[Dataset excerpts]
BEGIN

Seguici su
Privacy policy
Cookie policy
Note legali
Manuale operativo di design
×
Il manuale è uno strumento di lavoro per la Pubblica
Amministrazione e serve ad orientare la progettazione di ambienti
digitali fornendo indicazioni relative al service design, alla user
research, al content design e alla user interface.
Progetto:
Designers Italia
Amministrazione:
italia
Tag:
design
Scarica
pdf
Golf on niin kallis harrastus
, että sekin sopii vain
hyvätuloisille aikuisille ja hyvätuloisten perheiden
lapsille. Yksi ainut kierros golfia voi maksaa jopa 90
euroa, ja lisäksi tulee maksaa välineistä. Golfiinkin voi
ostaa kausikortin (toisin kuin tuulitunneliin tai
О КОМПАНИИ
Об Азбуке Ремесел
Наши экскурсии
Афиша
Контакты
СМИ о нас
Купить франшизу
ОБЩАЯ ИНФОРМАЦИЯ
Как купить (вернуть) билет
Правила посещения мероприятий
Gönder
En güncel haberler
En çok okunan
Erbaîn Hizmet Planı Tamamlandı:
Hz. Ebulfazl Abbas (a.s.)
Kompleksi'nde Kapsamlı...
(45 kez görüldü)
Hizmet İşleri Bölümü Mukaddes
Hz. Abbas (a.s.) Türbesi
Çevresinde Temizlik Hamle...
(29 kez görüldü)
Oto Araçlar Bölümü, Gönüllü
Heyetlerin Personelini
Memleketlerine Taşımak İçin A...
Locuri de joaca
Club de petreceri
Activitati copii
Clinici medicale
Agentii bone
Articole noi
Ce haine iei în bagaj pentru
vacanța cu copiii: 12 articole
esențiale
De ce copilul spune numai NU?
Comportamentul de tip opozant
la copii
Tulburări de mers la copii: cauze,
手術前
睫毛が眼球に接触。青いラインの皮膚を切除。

END
BEGIN

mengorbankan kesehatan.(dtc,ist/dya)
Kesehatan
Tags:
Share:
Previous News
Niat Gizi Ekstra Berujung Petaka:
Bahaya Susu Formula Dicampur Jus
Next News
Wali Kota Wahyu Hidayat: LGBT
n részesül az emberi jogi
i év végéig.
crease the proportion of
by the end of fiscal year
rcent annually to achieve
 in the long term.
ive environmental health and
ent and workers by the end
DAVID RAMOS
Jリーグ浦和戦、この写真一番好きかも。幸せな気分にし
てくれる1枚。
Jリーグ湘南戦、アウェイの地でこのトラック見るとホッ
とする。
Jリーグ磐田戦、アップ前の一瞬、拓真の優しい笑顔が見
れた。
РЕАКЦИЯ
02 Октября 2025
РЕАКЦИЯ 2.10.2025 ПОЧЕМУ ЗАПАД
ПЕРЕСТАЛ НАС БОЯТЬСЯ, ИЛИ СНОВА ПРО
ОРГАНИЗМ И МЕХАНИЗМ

END

Aim of the task:
Please repeat the lines of the records from the line with "mengorbankan kesehatan.(dtc,ist/dya)" to the line with "DAVID RAMOS", both included, keeping each line unchanged.

Task solution:
mengorbankan kesehatan.(dtc,ist/dya)
Kesehatan
Tags:
Share:
Previous News
Niat Gizi Ekstra Berujung Petaka:
Bahaya Susu Formula Dicampur Jus
Next News
Wali Kota Wahyu Hidayat: LGBT
n részesül az emberi jogi
i év végéig.
crease the proportion of
by the end of fiscal year
rcent annually to achieve
 in the long term.
ive environmental health and
ent and workers by the end
DAVID RAMOS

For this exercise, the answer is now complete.